Let us move beyond the false debate that has been presented to us thus far on this issue – that including an immigrant exclusion into statute does nothing to change our law. The reality is that it is a significant deviation from the custom in Minnesota to delegate decisions about licensing requirements to the Department of Public Safety through the process of rulemaking. We must ask ourselves instead about why the trend is swinging in the direction of licensing more drivers. That is because legislators in other states have left the immigration politics aside and attuned themselves to the critical public policy issues at stake in creating a license for the undocumented drivers in their state.
Governor Dannel Malloy of Connecticut had this to say about a REAL-ID compliant bill passed in his state’s legislature in 2013 that allows undocumented immigrants to obtain driver’s licenses, register their vehicles and get insurance:
“This bill is first and foremost about public safety. It’s about knowing who is driving on our roads and doing everything we can to make sure those drivers are safe and that they’re operating registered, insured vehicles.”

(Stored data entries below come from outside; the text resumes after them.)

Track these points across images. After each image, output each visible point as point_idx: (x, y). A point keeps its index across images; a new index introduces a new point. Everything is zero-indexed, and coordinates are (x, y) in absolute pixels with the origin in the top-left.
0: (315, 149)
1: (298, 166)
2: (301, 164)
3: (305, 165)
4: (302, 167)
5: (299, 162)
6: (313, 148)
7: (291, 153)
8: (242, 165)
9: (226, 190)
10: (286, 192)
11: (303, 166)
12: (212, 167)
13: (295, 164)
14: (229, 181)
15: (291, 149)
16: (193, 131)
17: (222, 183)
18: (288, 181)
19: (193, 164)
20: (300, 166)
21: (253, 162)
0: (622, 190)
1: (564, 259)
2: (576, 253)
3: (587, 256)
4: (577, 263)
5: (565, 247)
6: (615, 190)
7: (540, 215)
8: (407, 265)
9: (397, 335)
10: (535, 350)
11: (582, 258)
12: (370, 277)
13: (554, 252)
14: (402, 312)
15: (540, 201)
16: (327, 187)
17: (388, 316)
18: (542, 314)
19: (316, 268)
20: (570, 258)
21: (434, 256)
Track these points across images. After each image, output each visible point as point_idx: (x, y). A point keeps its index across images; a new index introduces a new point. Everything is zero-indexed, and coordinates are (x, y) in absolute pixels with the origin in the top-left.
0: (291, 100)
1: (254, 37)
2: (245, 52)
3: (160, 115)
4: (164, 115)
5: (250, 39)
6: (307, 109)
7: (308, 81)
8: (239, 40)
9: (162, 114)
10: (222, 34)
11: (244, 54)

I bring up the Connecticut example because I lived there when this debate was playing out in the legislature and I remember well that a commitment to improving road safety was the principle rallying point for both sides of the aisle to come together to pass the legislation. Much like Minnesota, Connecticut is a car-dependent society, that has an underdeveloped public transportation system. Before the REAL ID law was passed in Connecticut, there were tens of thousands of undocumented and unlicensed drivers on the roadways commuting to work, school and otherwise attending to their daily needs. This is precisely the situation in Minnesota, where there are likewise tens of thousands of undocumented and unlicensed drivers on our roadways.
I implore you to broaden the discussion on REAL ID and encourage you, our elected leaders, to ask more relevant questions, such as: Why aren’t we more concerned about utilizing this legislation to improve public safety in Minnesota? Why aren’t we asking for data from these other states to evaluate whether undocumented immigrant drivers are in fact getting driving-only licenses, registering their vehicles, and obtaining car insurance? And why aren’t we asking for data about the public safety and financial impacts of implementing such laws?
These are the kinds of questions that deserve answers before we move this legislation forward.